[Problem to solve]: Everything in the listing below needs restating exactly, apart from the pictures.

##### Exercise materials

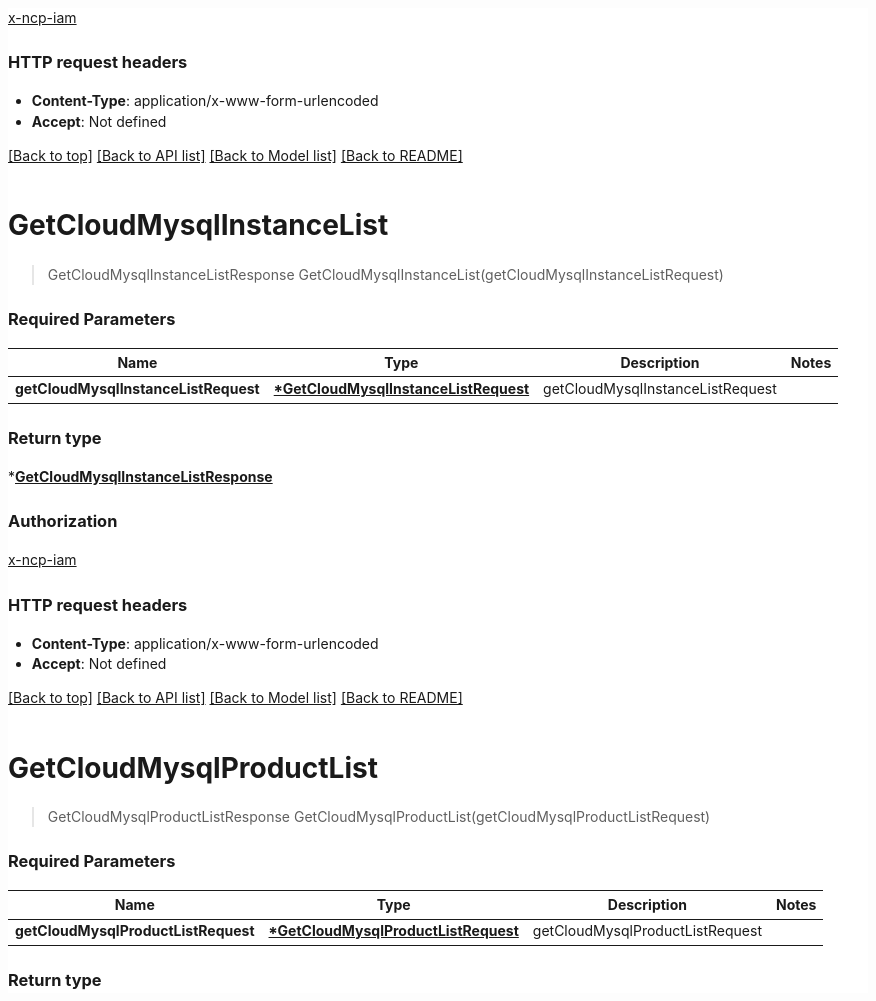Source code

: [x-ncp-iam](../README.md#x-ncp-iam)

### HTTP request headers

 - **Content-Type**: application/x-www-form-urlencoded
 - **Accept**: Not defined

[[Back to top]](#) [[Back to API list]](../README.md#documentation-for-api-endpoints) [[Back to Model list]](../README.md#documentation-for-models) [[Back to README]](../README.md)

# **GetCloudMysqlInstanceList**
> GetCloudMysqlInstanceListResponse GetCloudMysqlInstanceList(getCloudMysqlInstanceListRequest)




### Required Parameters

Name | Type | Description  | Notes
------------- | ------------- | ------------- | -------------
**getCloudMysqlInstanceListRequest** | **[\*GetCloudMysqlInstanceListRequest](GetCloudMysqlInstanceListRequest.md)** | getCloudMysqlInstanceListRequest | 

### Return type

*[**GetCloudMysqlInstanceListResponse**](GetCloudMysqlInstanceListResponse.md)

### Authorization

[x-ncp-iam](../README.md#x-ncp-iam)

### HTTP request headers

 - **Content-Type**: application/x-www-form-urlencoded
 - **Accept**: Not defined

[[Back to top]](#) [[Back to API list]](../README.md#documentation-for-api-endpoints) [[Back to Model list]](../README.md#documentation-for-models) [[Back to README]](../README.md)

# **GetCloudMysqlProductList**
> GetCloudMysqlProductListResponse GetCloudMysqlProductList(getCloudMysqlProductListRequest)




### Required Parameters

Name | Type | Description  | Notes
------------- | ------------- | ------------- | -------------
**getCloudMysqlProductListRequest** | **[\*GetCloudMysqlProductListRequest](GetCloudMysqlProductListRequest.md)** | getCloudMysqlProductListRequest | 

### Return type
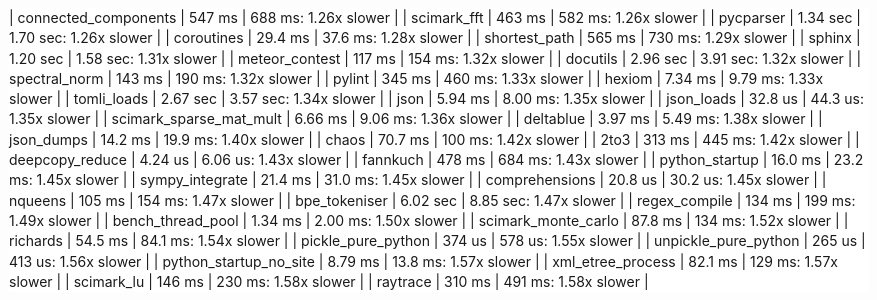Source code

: | connected_components      | 547 ms                                                   | 688 ms: 1.26x slower                                                    |
| scimark_fft               | 463 ms                                                   | 582 ms: 1.26x slower                                                    |
| pycparser                 | 1.34 sec                                                 | 1.70 sec: 1.26x slower                                                  |
| coroutines                | 29.4 ms                                                  | 37.6 ms: 1.28x slower                                                   |
| shortest_path             | 565 ms                                                   | 730 ms: 1.29x slower                                                    |
| sphinx                    | 1.20 sec                                                 | 1.58 sec: 1.31x slower                                                  |
| meteor_contest            | 117 ms                                                   | 154 ms: 1.32x slower                                                    |
| docutils                  | 2.96 sec                                                 | 3.91 sec: 1.32x slower                                                  |
| spectral_norm             | 143 ms                                                   | 190 ms: 1.32x slower                                                    |
| pylint                    | 345 ms                                                   | 460 ms: 1.33x slower                                                    |
| hexiom                    | 7.34 ms                                                  | 9.79 ms: 1.33x slower                                                   |
| tomli_loads               | 2.67 sec                                                 | 3.57 sec: 1.34x slower                                                  |
| json                      | 5.94 ms                                                  | 8.00 ms: 1.35x slower                                                   |
| json_loads                | 32.8 us                                                  | 44.3 us: 1.35x slower                                                   |
| scimark_sparse_mat_mult   | 6.66 ms                                                  | 9.06 ms: 1.36x slower                                                   |
| deltablue                 | 3.97 ms                                                  | 5.49 ms: 1.38x slower                                                   |
| json_dumps                | 14.2 ms                                                  | 19.9 ms: 1.40x slower                                                   |
| chaos                     | 70.7 ms                                                  | 100 ms: 1.42x slower                                                    |
| 2to3                      | 313 ms                                                   | 445 ms: 1.42x slower                                                    |
| deepcopy_reduce           | 4.24 us                                                  | 6.06 us: 1.43x slower                                                   |
| fannkuch                  | 478 ms                                                   | 684 ms: 1.43x slower                                                    |
| python_startup            | 16.0 ms                                                  | 23.2 ms: 1.45x slower                                                   |
| sympy_integrate           | 21.4 ms                                                  | 31.0 ms: 1.45x slower                                                   |
| comprehensions            | 20.8 us                                                  | 30.2 us: 1.45x slower                                                   |
| nqueens                   | 105 ms                                                   | 154 ms: 1.47x slower                                                    |
| bpe_tokeniser             | 6.02 sec                                                 | 8.85 sec: 1.47x slower                                                  |
| regex_compile             | 134 ms                                                   | 199 ms: 1.49x slower                                                    |
| bench_thread_pool         | 1.34 ms                                                  | 2.00 ms: 1.50x slower                                                   |
| scimark_monte_carlo       | 87.8 ms                                                  | 134 ms: 1.52x slower                                                    |
| richards                  | 54.5 ms                                                  | 84.1 ms: 1.54x slower                                                   |
| pickle_pure_python        | 374 us                                                   | 578 us: 1.55x slower                                                    |
| unpickle_pure_python      | 265 us                                                   | 413 us: 1.56x slower                                                    |
| python_startup_no_site    | 8.79 ms                                                  | 13.8 ms: 1.57x slower                                                   |
| xml_etree_process         | 82.1 ms                                                  | 129 ms: 1.57x slower                                                    |
| scimark_lu                | 146 ms                                                   | 230 ms: 1.58x slower                                                    |
| raytrace                  | 310 ms                                                   | 491 ms: 1.58x slower                                                    |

##########

[Result below]:
Source code

: [x-ncp-iam](../README.md#x-ncp-iam)

### HTTP request headers

 - **Content-Type**: application/x-www-form-urlencoded
 - **Accept**: Not defined

[[Back to top]](#) [[Back to API list]](../README.md#documentation-for-api-endpoints) [[Back to Model list]](../README.md#documentation-for-models) [[Back to README]](../README.md)

# **GetCloudMysqlInstanceList**
> GetCloudMysqlInstanceListResponse GetCloudMysqlInstanceList(getCloudMysqlInstanceListRequest)




### Required Parameters

Name | Type | Description  | Notes
------------- | ------------- | ------------- | -------------
**getCloudMysqlInstanceListRequest** | **[\*GetCloudMysqlInstanceListRequest](GetCloudMysqlInstanceListRequest.md)** | getCloudMysqlInstanceListRequest | 

### Return type

*[**GetCloudMysqlInstanceListResponse**](GetCloudMysqlInstanceListResponse.md)

### Authorization

[x-ncp-iam](../README.md#x-ncp-iam)

### HTTP request headers

 - **Content-Type**: application/x-www-form-urlencoded
 - **Accept**: Not defined

[[Back to top]](#) [[Back to API list]](../README.md#documentation-for-api-endpoints) [[Back to Model list]](../README.md#documentation-for-models) [[Back to README]](../README.md)

# **GetCloudMysqlProductList**
> GetCloudMysqlProductListResponse GetCloudMysqlProductList(getCloudMysqlProductListRequest)




### Required Parameters

Name | Type | Description  | Notes
------------- | ------------- | ------------- | -------------
**getCloudMysqlProductListRequest** | **[\*GetCloudMysqlProductListRequest](GetCloudMysqlProductListRequest.md)** | getCloudMysqlProductListRequest | 

### Return type
Source code

: | connected_components      | 547 ms                                                   | 688 ms: 1.26x slower                                                    |
| scimark_fft               | 463 ms                                                   | 582 ms: 1.26x slower                                                    |
| pycparser                 | 1.34 sec                                                 | 1.70 sec: 1.26x slower                                                  |
| coroutines                | 29.4 ms                                                  | 37.6 ms: 1.28x slower                                                   |
| shortest_path             | 565 ms                                                   | 730 ms: 1.29x slower                                                    |
| sphinx                    | 1.20 sec                                                 | 1.58 sec: 1.31x slower                                                  |
| meteor_contest            | 117 ms                                                   | 154 ms: 1.32x slower                                                    |
| docutils                  | 2.96 sec                                                 | 3.91 sec: 1.32x slower                                                  |
| spectral_norm             | 143 ms                                                   | 190 ms: 1.32x slower                                                    |
| pylint                    | 345 ms                                                   | 460 ms: 1.33x slower                                                    |
| hexiom                    | 7.34 ms                                                  | 9.79 ms: 1.33x slower                                                   |
| tomli_loads               | 2.67 sec                                                 | 3.57 sec: 1.34x slower                                                  |
| json                      | 5.94 ms                                                  | 8.00 ms: 1.35x slower                                                   |
| json_loads                | 32.8 us                                                  | 44.3 us: 1.35x slower                                                   |
| scimark_sparse_mat_mult   | 6.66 ms                                                  | 9.06 ms: 1.36x slower                                                   |
| deltablue                 | 3.97 ms                                                  | 5.49 ms: 1.38x slower                                                   |
| json_dumps                | 14.2 ms                                                  | 19.9 ms: 1.40x slower                                                   |
| chaos                     | 70.7 ms                                                  | 100 ms: 1.42x slower                                                    |
| 2to3                      | 313 ms                                                   | 445 ms: 1.42x slower                                                    |
| deepcopy_reduce           | 4.24 us                                                  | 6.06 us: 1.43x slower                                                   |
| fannkuch                  | 478 ms                                                   | 684 ms: 1.43x slower                                                    |
| python_startup            | 16.0 ms                                                  | 23.2 ms: 1.45x slower                                                   |
| sympy_integrate           | 21.4 ms                                                  | 31.0 ms: 1.45x slower                                                   |
| comprehensions            | 20.8 us                                                  | 30.2 us: 1.45x slower                                                   |
| nqueens                   | 105 ms                                                   | 154 ms: 1.47x slower                                                    |
| bpe_tokeniser             | 6.02 sec                                                 | 8.85 sec: 1.47x slower                                                  |
| regex_compile             | 134 ms                                                   | 199 ms: 1.49x slower                                                    |
| bench_thread_pool         | 1.34 ms                                                  | 2.00 ms: 1.50x slower                                                   |
| scimark_monte_carlo       | 87.8 ms                                                  | 134 ms: 1.52x slower                                                    |
| richards                  | 54.5 ms                                                  | 84.1 ms: 1.54x slower                                                   |
| pickle_pure_python        | 374 us                                                   | 578 us: 1.55x slower                                                    |
| unpickle_pure_python      | 265 us                                                   | 413 us: 1.56x slower                                                    |
| python_startup_no_site    | 8.79 ms                                                  | 13.8 ms: 1.57x slower                                                   |
| xml_etree_process         | 82.1 ms                                                  | 129 ms: 1.57x slower                                                    |
| scimark_lu                | 146 ms                                                   | 230 ms: 1.58x slower                                                    |
| raytrace                  | 310 ms                                                   | 491 ms: 1.58x slower                                                    |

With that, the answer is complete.